I've documented one case out of about 7 in which my 921 didn't answer, but that was before I unplugged it from the wireless jack.

--- WCS


----------



## David_Levin (Apr 22, 2002)

Mine is hard wired...

It hasn't happened in awhile now. I've turned off Caller-ID pop-up, but can't say for sure if that has had any effect (but it hasn't happened since).


----------



## David_Levin (Apr 22, 2002)

(caller id now disabled)
Another 921 phone pickup last night.
Also, took away it's phone privledges.


----------



## mcowher (Jan 27, 2003)

I'm unhooking my 921 from the phone line until this bug is fixed.


----------



## mwgiii (Jul 19, 2002)

The 921 may be answering the phone, hoping it is Dish calling, to say "Please fix my software". :grin:


----------



## David_Levin (Apr 22, 2002)

Mark, any updates on this? It seems to have affected only a small number of people. Could it be a 921 hardware or phone line problem?

(Thought it seems to have started with L146).

Isn't telephone off-hook status determined by the drop in standby voltage? I wonder if the 921 could be too low a resistance on the phone line makeing the phone co 'think' the line was picked up. Hmmm, I could probably grab my DVM and experiment a bit.


----------



## jsanders (Jan 21, 2004)

I can't imagine that is it. Think about what you are saying. You think it started with L1.46, but you think it is a hardware problem? Did the modem hardware suddenly change since 1.46?

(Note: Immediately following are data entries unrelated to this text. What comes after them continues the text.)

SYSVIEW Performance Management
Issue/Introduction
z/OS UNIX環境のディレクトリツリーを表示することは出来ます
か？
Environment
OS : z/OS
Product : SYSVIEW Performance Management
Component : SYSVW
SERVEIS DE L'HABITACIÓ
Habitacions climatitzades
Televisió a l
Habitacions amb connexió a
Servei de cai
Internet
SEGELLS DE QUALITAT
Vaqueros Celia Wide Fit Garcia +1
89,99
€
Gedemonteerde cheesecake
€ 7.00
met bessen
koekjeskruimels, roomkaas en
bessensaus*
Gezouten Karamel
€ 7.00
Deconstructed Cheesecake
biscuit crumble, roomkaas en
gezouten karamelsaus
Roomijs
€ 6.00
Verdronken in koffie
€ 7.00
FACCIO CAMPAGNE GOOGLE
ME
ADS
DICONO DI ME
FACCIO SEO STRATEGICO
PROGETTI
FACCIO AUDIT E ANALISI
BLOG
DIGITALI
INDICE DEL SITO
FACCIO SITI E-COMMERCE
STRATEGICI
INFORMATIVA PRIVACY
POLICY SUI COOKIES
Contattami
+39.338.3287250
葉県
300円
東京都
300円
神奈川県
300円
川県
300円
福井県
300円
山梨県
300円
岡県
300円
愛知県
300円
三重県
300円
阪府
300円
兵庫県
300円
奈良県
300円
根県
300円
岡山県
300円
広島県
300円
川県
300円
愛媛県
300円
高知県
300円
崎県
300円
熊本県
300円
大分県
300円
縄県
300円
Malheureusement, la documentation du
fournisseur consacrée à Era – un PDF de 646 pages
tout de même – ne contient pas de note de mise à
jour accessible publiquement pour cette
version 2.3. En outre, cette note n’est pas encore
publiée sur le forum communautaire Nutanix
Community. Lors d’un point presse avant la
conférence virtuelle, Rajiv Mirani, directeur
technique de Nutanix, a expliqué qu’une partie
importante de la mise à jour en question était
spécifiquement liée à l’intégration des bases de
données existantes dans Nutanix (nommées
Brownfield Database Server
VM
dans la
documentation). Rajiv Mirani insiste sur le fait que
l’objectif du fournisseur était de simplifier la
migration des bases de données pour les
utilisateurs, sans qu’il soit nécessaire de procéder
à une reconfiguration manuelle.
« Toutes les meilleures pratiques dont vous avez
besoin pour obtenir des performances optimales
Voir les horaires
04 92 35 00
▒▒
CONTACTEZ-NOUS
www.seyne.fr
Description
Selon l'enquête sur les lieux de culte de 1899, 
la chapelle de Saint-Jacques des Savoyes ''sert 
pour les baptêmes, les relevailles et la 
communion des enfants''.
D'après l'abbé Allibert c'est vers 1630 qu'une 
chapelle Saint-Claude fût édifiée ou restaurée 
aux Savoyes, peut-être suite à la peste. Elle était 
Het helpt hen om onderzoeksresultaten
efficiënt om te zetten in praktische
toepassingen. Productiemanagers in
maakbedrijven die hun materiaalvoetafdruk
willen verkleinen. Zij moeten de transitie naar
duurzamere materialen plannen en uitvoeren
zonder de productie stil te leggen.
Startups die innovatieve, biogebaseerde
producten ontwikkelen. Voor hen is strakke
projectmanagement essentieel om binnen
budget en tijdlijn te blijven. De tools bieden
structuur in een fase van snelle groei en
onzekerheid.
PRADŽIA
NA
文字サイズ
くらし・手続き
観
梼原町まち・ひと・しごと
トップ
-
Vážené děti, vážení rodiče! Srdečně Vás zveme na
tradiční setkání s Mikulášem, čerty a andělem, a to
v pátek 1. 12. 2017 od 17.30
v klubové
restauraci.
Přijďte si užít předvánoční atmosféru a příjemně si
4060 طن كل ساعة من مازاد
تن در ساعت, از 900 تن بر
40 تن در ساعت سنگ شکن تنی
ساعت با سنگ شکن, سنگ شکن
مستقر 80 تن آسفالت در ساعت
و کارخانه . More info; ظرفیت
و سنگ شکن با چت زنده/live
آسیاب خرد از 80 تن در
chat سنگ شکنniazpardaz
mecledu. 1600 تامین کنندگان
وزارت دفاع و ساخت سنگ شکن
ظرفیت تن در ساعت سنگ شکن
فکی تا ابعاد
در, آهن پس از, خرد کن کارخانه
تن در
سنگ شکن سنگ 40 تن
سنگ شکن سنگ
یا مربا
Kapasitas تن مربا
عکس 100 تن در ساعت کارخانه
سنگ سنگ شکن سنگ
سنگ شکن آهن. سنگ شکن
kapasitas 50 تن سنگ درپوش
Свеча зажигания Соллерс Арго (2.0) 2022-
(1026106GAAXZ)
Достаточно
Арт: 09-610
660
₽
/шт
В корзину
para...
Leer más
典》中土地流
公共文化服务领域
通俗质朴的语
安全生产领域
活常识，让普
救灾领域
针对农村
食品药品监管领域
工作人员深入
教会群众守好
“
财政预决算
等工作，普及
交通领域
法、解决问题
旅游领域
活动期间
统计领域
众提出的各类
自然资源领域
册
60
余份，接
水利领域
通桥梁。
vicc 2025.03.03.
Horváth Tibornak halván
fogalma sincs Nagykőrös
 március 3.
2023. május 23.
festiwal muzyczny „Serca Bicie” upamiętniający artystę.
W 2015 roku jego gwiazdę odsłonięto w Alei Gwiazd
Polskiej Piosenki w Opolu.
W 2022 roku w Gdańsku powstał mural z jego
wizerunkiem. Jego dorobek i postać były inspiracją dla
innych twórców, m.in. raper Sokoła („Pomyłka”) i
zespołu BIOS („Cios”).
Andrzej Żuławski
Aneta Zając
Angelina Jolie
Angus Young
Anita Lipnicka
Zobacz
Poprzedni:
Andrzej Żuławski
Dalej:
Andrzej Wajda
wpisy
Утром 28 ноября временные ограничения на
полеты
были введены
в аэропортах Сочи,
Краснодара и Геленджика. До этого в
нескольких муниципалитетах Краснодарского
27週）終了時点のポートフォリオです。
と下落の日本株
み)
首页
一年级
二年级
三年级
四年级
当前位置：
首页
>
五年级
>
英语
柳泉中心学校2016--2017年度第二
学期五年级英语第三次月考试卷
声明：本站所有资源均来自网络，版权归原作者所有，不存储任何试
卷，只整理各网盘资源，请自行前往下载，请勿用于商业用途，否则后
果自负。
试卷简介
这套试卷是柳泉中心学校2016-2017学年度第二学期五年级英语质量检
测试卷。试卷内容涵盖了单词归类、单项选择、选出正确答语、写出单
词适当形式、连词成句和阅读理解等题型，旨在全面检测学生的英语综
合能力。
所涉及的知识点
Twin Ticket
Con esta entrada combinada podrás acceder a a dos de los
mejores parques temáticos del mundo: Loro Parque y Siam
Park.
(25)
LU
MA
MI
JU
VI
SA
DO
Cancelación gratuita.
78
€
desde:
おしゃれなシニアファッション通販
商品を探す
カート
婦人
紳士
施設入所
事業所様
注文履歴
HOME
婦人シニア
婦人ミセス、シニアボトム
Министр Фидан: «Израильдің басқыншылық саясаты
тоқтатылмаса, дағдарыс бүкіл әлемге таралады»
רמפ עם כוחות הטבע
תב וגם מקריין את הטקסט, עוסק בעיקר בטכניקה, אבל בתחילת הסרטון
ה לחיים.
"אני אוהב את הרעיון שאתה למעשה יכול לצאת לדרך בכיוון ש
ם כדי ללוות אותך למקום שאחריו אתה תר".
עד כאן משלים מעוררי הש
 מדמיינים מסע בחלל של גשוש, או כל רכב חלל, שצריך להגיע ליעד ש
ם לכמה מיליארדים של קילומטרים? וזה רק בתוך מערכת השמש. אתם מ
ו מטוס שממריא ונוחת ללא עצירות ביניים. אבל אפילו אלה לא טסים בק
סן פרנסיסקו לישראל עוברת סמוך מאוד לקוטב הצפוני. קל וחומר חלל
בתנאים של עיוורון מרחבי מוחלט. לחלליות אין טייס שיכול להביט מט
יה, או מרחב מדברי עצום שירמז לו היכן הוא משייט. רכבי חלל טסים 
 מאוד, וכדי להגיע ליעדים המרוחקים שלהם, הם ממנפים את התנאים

The DC voltage (tip to ring voltage?) for the phone is 48V. When the phone rings, it is a huge voltage (hundreds of volts AC), so they could physically get the little hammer to hit the bell on the old phones. The DC bias goes to nothing when the phone is off the hook.


----------



## Mark Lamutt (Mar 24, 2002)

I haven't heard anything about this.


----------



## David_Levin (Apr 22, 2002)

jsanders said:


> I can't imagine that is it. Think about what you are saying. You think it started with L1.46, but you think it is a hardware problem? Did the modem hardware suddenly change since 1.46?


I'm not sure what your saying. I have thought about it. I would have certainly assumed software, except not many people seem to be having the problem (if it was software I'd expect more people to be complaining).

Thanks for the info on the phone line voltages. I'll try some measurements next weekend (without and w/o the 921 plugged in).


----------



## akll (Apr 22, 2002)

I also have had the 921 answer the phone since 146, and continuing with 147. It picks up the line after the very first ring. I've also unplugged it for normal use and plug it in long enough to download ppv charges after it complains (refuses to allow ppv). 

Low tech fix for now, for a low priority needed fix, from the other issues raised here.
Otherwise, I've had no problems, although no OTA in rural Alaska.

Thanks to all for all the feedback and tips.


----------